■ GIVEN MATERIAL:

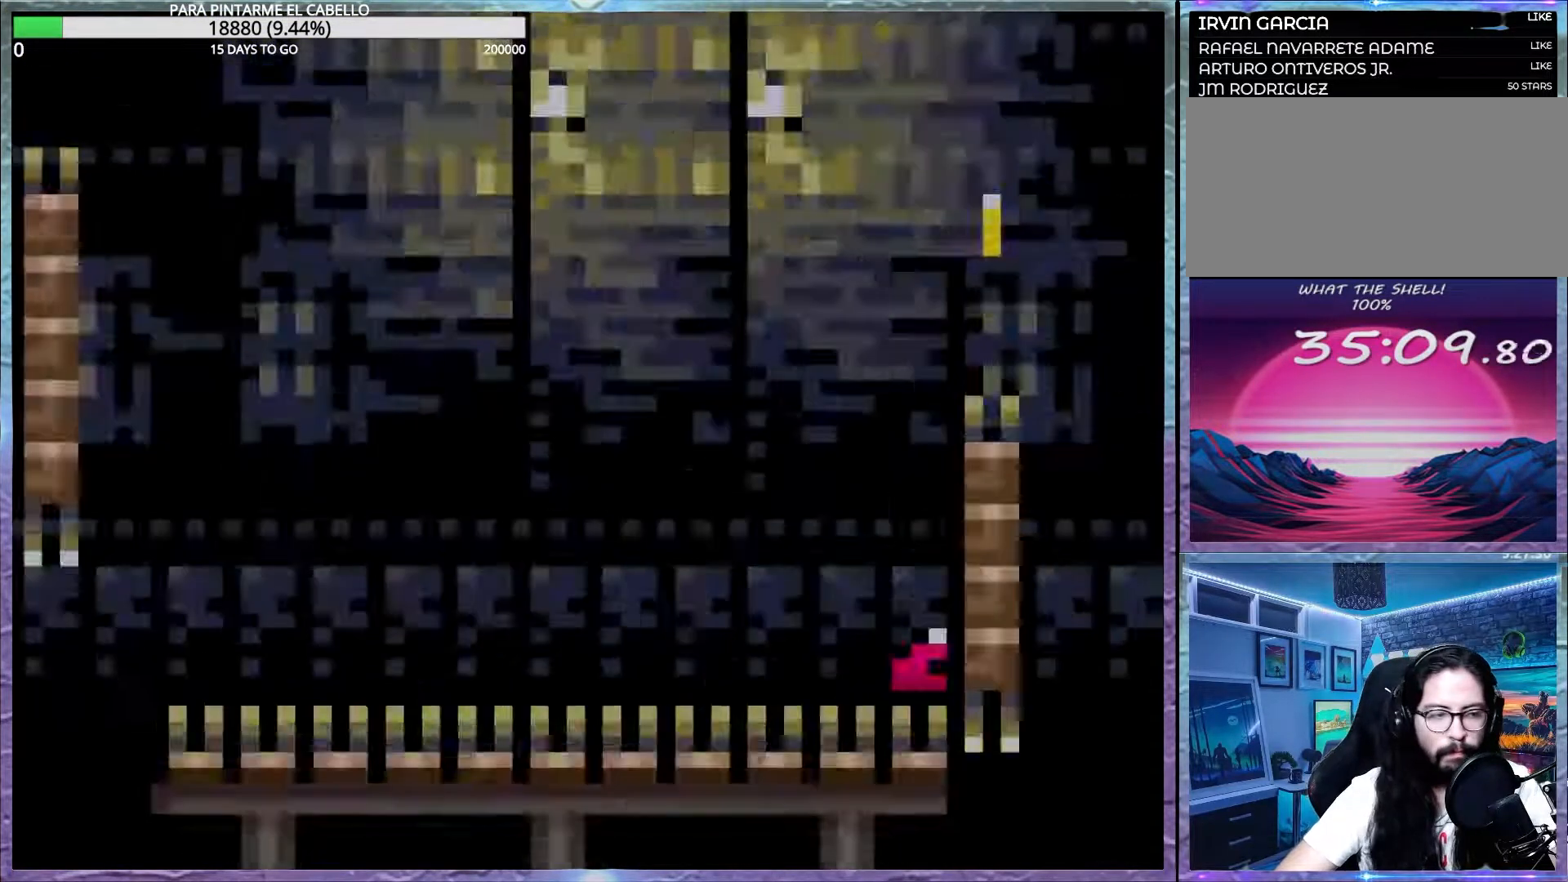
{"buttons": ["B", "Y"], "events": [[300, "DPAD_LEFT", "up"], [300, "DPAD_UP", "up"], [317, "Y", "down"]]}
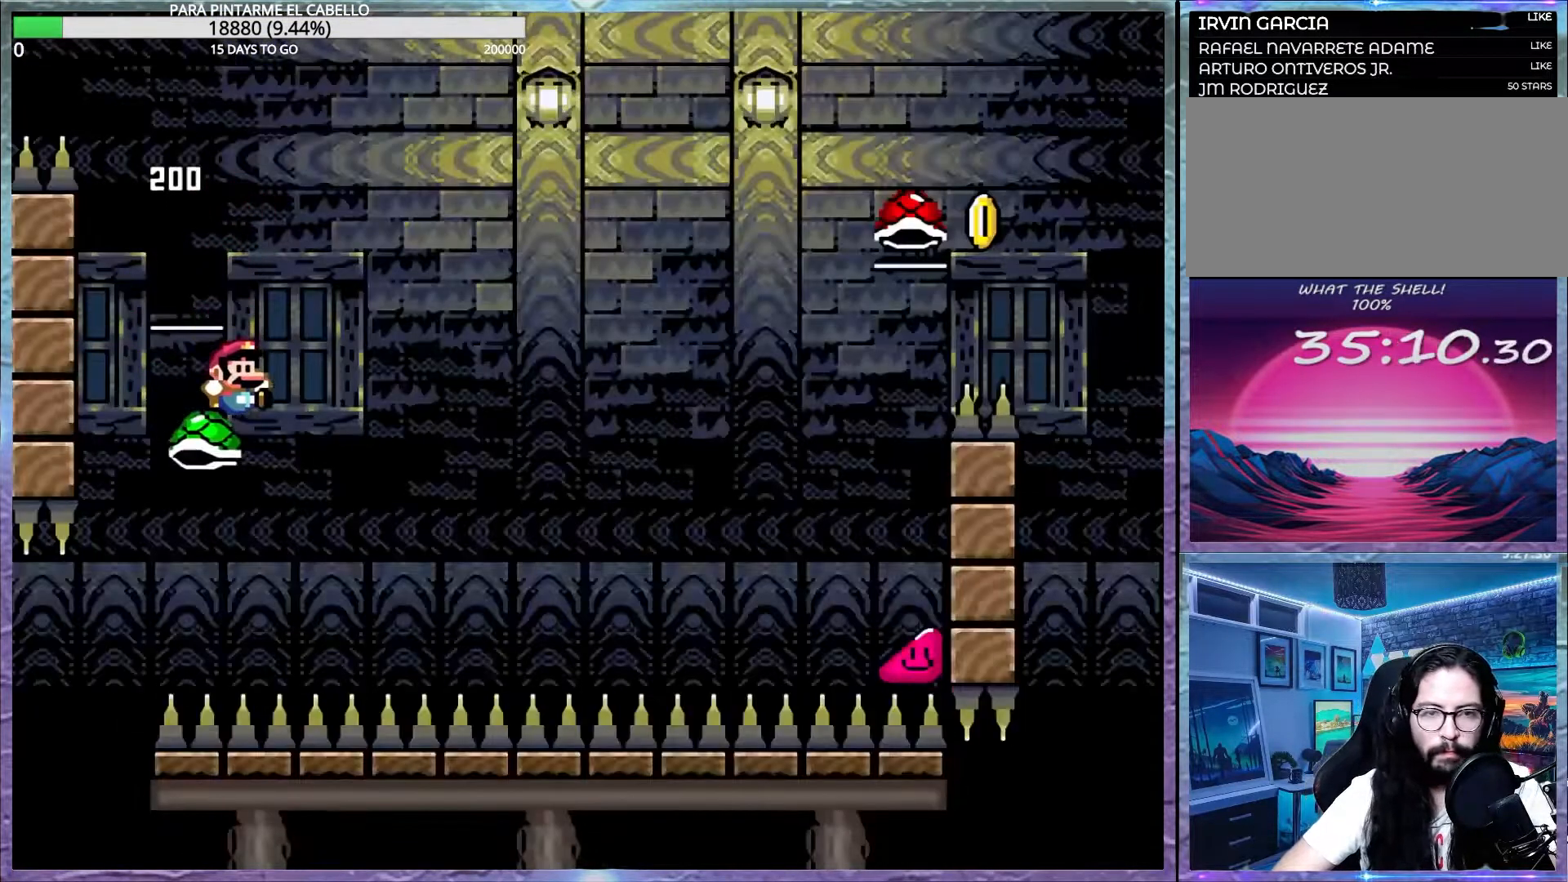
{"buttons": ["B", "Y"], "events": []}
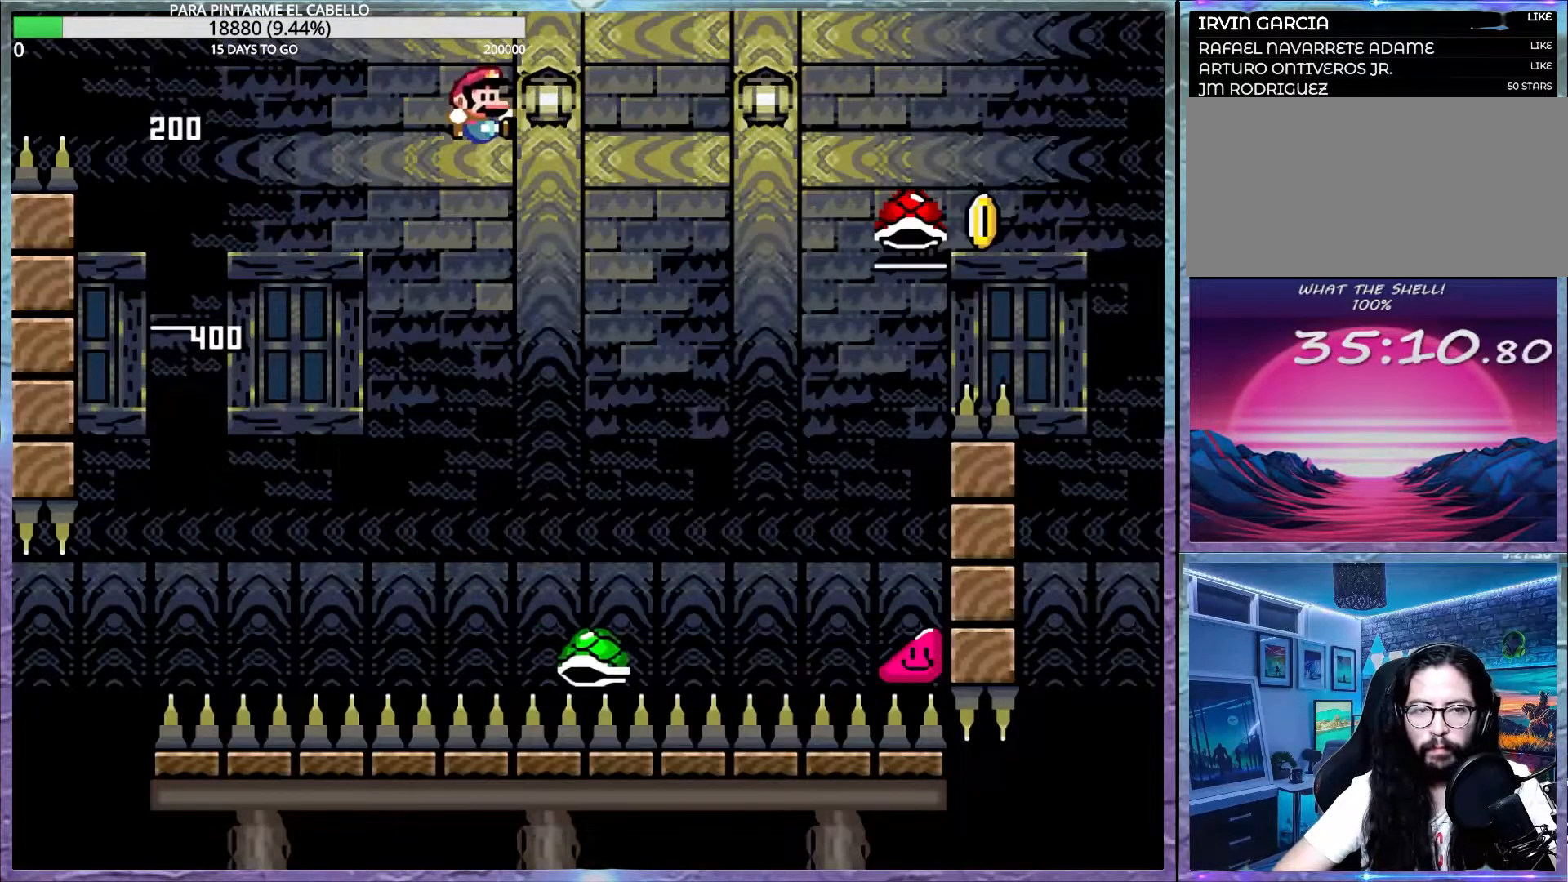
{"buttons": ["B", "Y"], "events": [[200, "B", "up"], [267, "B", "down"]]}
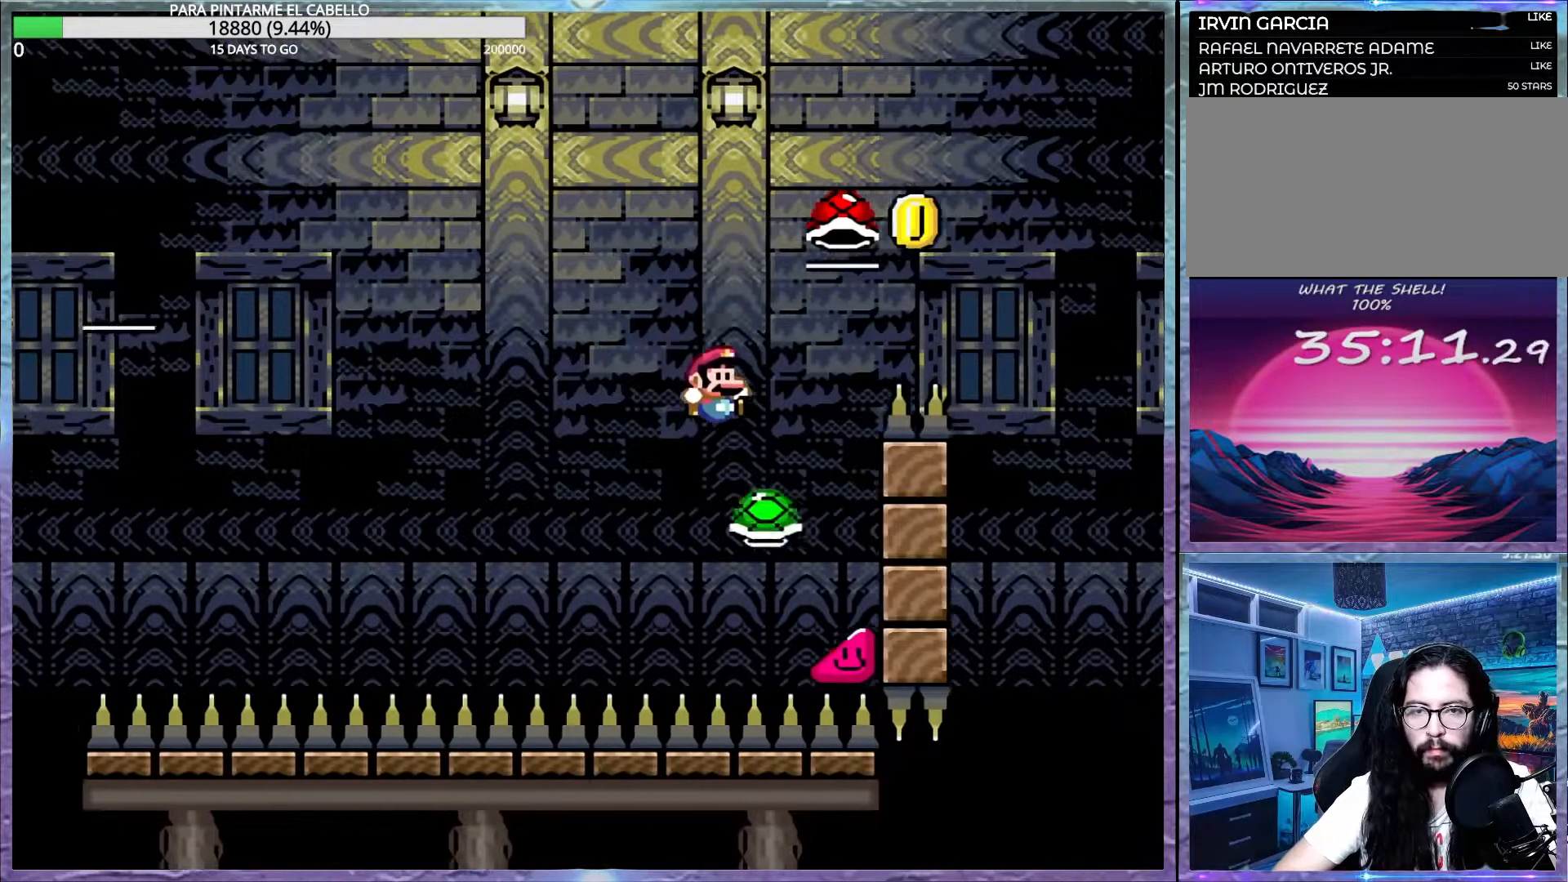
{"buttons": [], "events": [[417, "B", "up"], [417, "Y", "up"]]}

■ THE TASK: Look for the word "down" in the listing above, and copy every line where you find it.

■ YOUR SOLUTION:
{"buttons": ["B", "Y"], "events": [[300, "DPAD_LEFT", "up"], [300, "DPAD_UP", "up"], [317, "Y", "down"]]}
{"buttons": ["B", "Y"], "events": [[200, "B", "up"], [267, "B", "down"]]}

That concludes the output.